** Begin Text section **

Chapter 6: Dialogue with shareholders

<Dialogue with shareholders>

Article 23

  1. The Chairman of the Board of Directors will strive to ensure that the opinions of shareholders are shared across the entire Board of Directors.

  2. The director in charge of investor relations, who also supervises constructive dialogue with shareholders, shall hold dialogues as needed with major shareholders, whose investment policies align with the medium- to long-term interests of shareholders, concerning corporate governance and important management policies. When engaging in such dialogues, due consideration shall be given to ensure that no substantial disparities in information occur between shareholders.

  3. NOMURA will separately establish and disclose basic policies concerning system development and initiatives to promote constructive dialogue with shareholders.

Related Documents

IR Policy

Standards for disclosing and disseminating information

NOMURA Co., Ltd. strives for disclosure and transparency of management information, provides fair, timely, and accurate information to shareholders and investors, and aims to be a company that people can trust and support.

Method for disclosing and disseminating information

Information subject to the timely disclosure rules will be disclosed on the “TDnet system” provided by the Tokyo Stock Exchange, and also publicized through the “Kabuto Club,” a press club within the Tokyo Stock Exchange, in accordance with these rules. After the information has been disclosed and publicized, we will post the information on our website and in our publications.
We will disclose and disseminate information useful for promoting understanding among all shareholders and investors
in a fair and active manner even when the information is not subject to the disclosure rules.

Quiet period

NOMURA has set a quiet period from the financial closing date until the financial results announcement date to prevent the unfair disclosure of financial results information. We refrain from answering any questions or comments relating to the financial results during this period. However, if the financial results are expected to be significantly different from the forecast during the quiet period, we will make an appropriate announcement in accordance with the disclosure rules.

** End Text section **

Actions to take:
• A. In the IR policy passage, rewrite the portion that begins with "NOMURA Co., Ltd." and stops after "to the disclosure rules.", changing "Tokyo Stock Exchange" to "TSE" wherever it appears.
• B. According to the IR policy passage, what span of time does the quiet period cover?
• C. Extend the IR policy passage with further text, starting after its final sentence.

** Begin Given data **

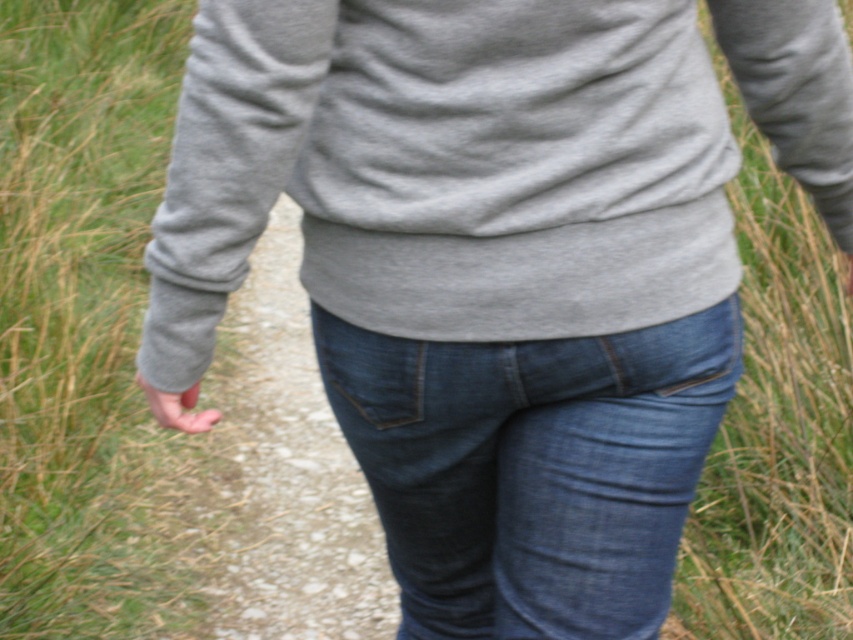
Can you confirm if denim pants at lower center is thinner than matte gray hand at lower left?

No.

Can you confirm if denim pants at lower center is bigger than matte gray hand at lower left?

Yes, denim pants at lower center is bigger than matte gray hand at lower left.

Is point (231, 561) positioned after point (149, 410)?

No, (231, 561) is closer to viewer.

Identify the location of denim pants at lower center. (294, 476).

Measure the distance between gray cotton sweatshirt at center and camera.

38.63 inches

Can you confirm if gray cotton sweatshirt at center is positioned above denim at center?

Yes, gray cotton sweatshirt at center is above denim at center.

Who is more distant from viewer, (573, 228) or (341, 353)?

Point (341, 353)

Locate an element on the screen. gray cotton sweatshirt at center is located at coordinates (445, 168).

How much distance is there between denim pants at lower center and matte pink skin at lower center?

6.90 feet

Is denim pants at lower center thinner than matte pink skin at lower center?

In fact, denim pants at lower center might be wider than matte pink skin at lower center.

Does point (264, 428) come behind point (846, 257)?

Yes, it is behind point (846, 257).

Identify the location of denim pants at lower center. This screenshot has height=640, width=853. (294, 476).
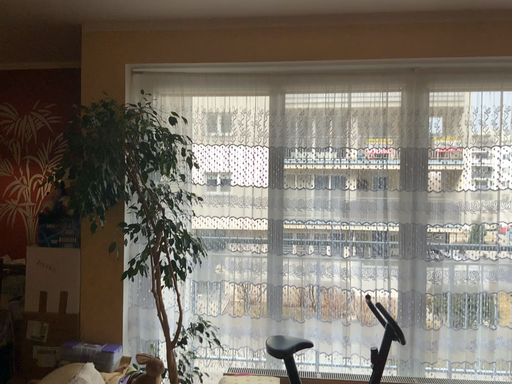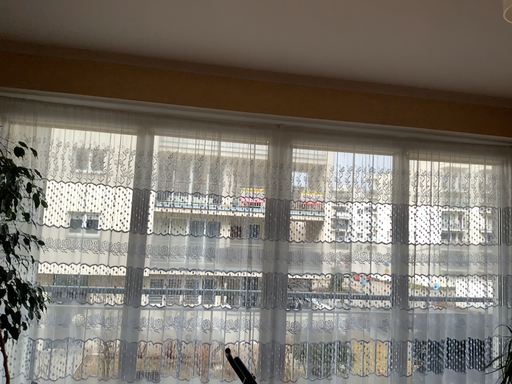
Question: Which way did the camera rotate in the video?

Choices:
 (A) rotated right
 (B) rotated left

Answer: (A)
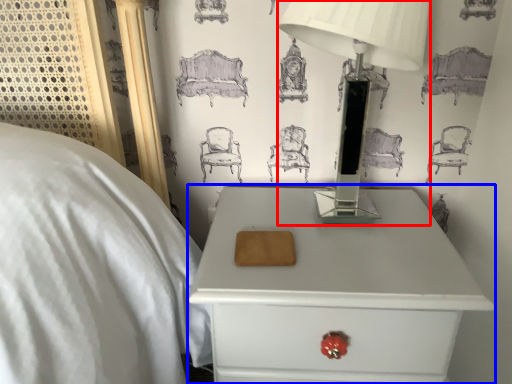
Question: Among these objects, which one is farthest to the camera, table lamp (highlighted by a red box) or nightstand (highlighted by a blue box)?

Choices:
 (A) table lamp
 (B) nightstand

Answer: (B)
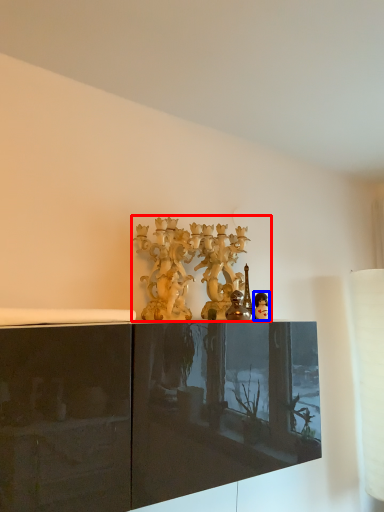
Question: Which object is further to the camera taking this photo, collection (highlighted by a red box) or person (highlighted by a blue box)?

Choices:
 (A) collection
 (B) person

Answer: (A)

** End Given data **

The results:
• A.
NOMURA Co., Ltd. strives for disclosure and transparency of management information, provides fair, timely, and accurate information to shareholders and investors, and aims to be a company that people can trust and support.

Method for disclosing and disseminating information

Information subject to the timely disclosure rules will be disclosed on the “TDnet system” provided by the TSE, and also publicized through the “Kabuto Club,” a press club within the TSE, in accordance with these rules. After the information has been disclosed and publicized, we will post the information on our website and in our publications.
We will disclose and disseminate information useful for promoting understanding among all shareholders and investors
in a fair and active manner even when the information is not subject to the disclosure rules.

• B. It runs from the financial closing date until the financial results announcement date.

• C.
Strengthening and enhancing communication

We have been strengthening and enhancing communication with all shareholders and investors by holding investor briefings, conducting interviews as part of our daily IR activities, and responding to inquiries. Requests, opinions, and evaluations received from all shareholders and investors will be used as a reference for corporate management, and will also be used for future IR activities such as enhancing IR publications and websites.

Regarding future prospects

Our website and posted IR materials may contain forecasts based on assumptions, prospects, and plans concerning the future. Please be aware that actual performance may differ from the stated forecasts and prospects due to risks and uncertainties related to changes in social, economic, and competitive conditions.

About this website

Legal disclosure of important facts and voluntarily disclosed information will be posted on our website immediately after they are announced, and disclosed to a wide audience in an active manner. However, since the posting time may be delayed due to information and communication technology failures and other problems, the information disclosed on our website should be regarded as supplementary to traditional information disclosure. Please be aware of these facts while using this website.